Key principle of Modinomics – fool as many people as you can: Rahul Gandhi on fuel price hike.

Key principle of Modinomics - fool as many people as you can: Rahul Gandhi on fuel price hike.NewDelhi: Congress president Rahul Gandhi on Monday slammed the Modi government over the hike in petrol price by 17 paise a litre and diesel by 21 paise after a 19-day pre-Karnataka poll hiatus. 

He tweeted, “Karnataka finishes voting, fuel prices rise to a four year high. The key principle of Modinomics – fool as many people as you can, as often as you can.”

PSU oil firms on Monday began passing on the spike witnessed in international rates to consumers. Petrol price in Delhi was hiked to Rs 74.80 per litre from Rs 74.63 while diesel rates were increased to Rs 66.14 a litre from Rs 65.93, according to a price notification issued by state-owned oil marketing companies. 

With this, diesel prices have touched a record high while petrol is at a 56-month peak. Oil PSUs, who had kept rates unchanged for nearly three weeks before Karnataka went to polls despite input cost spiking, reverted to daily revision in prices no sooner had the state voted to elect a new government on Saturday. 

State-owned oil marketing companies are estimated to have lost about Rs 500 crore as they absorbed higher cost resulting from the spike in international oil rates and fall in rupee against the US dollar, as per.

Oil PSUs, which have been since June 2018 revising auto fuel prices on a daily basis to reflect changes in the cost, have kept pump rates static since April 24, an analysis of daily price notification issued by oil companies showed. 

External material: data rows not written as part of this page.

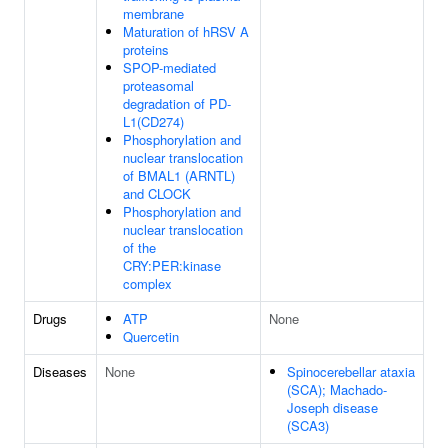
membrane
Maturation of hRSV A
proteins
SPOP-mediated
proteasomal
degradation of PD-
L1(CD274)
Phosphorylation and
nuclear translocation
of BMAL1 (ARNTL)
and CLOCK
Phosphorylation and
nuclear translocation
of the
CRY:PER:kinase
complex
Drugs
ATP
None
Quercetin
Diseases
None
Spinocerebellar ataxia
(SCA); Machado-
Joseph disease
(SCA3)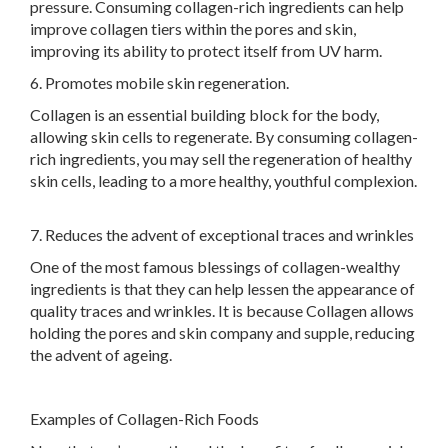
pressure. Consuming collagen-rich ingredients can help
improve collagen tiers within the pores and skin,
improving its ability to protect itself from UV harm.
6. Promotes mobile skin regeneration.
Collagen is an essential building block for the body,
allowing skin cells to regenerate. By consuming collagen-
rich ingredients, you may sell the regeneration of healthy
skin cells, leading to a more healthy, youthful complexion.
7. Reduces the advent of exceptional traces and wrinkles
One of the most famous blessings of collagen-wealthy
ingredients is that they can help lessen the appearance of
quality traces and wrinkles. It is because Collagen allows
holding the pores and skin company and supple, reducing
the advent of ageing.
Examples of Collagen-Rich Foods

Oil PSUs have refused to acknowledge if the freeze followed a government diktat so as to help ruling BJP in Karnataka. Oil Minister Dharmendra Pradhan had last month denied reports of a directive to state oil firms to absorb at least Re 1 a litre hike by not raising prices in line with cost. 

Petrol and diesel prices were last revised on April 24 when they were hiked by 13 paise each. But prices were frozen thereafter. This despite benchmark international rate for petrol going up from USD 78.84 per barrel, which was used for raising the price to Rs 74.63 a litre on April 24, to USD 82.98 now, according to sources privy to fuel pricing methodology. 

The benchmark international diesel rates during this period have climbed from USD 84.68 per barrel to USD 88.63. Also, the rupee has weakened to Rs 67 per US dollar from Rs 66.62, making imports costlier. 

State-owned oil companies in June 2017 dumped the 15-year old practice of revising rates on 1st and 16th of every month and instead adopted a dynamic daily price revision to instantly reflect changes in cost. 

The government had in June 2010 freed petrol price from its control and the diesel rates were deregulated in October 2014. Prices have since then moved more or less in tandem with international rates barring a few exceptions like the period before a crucial election.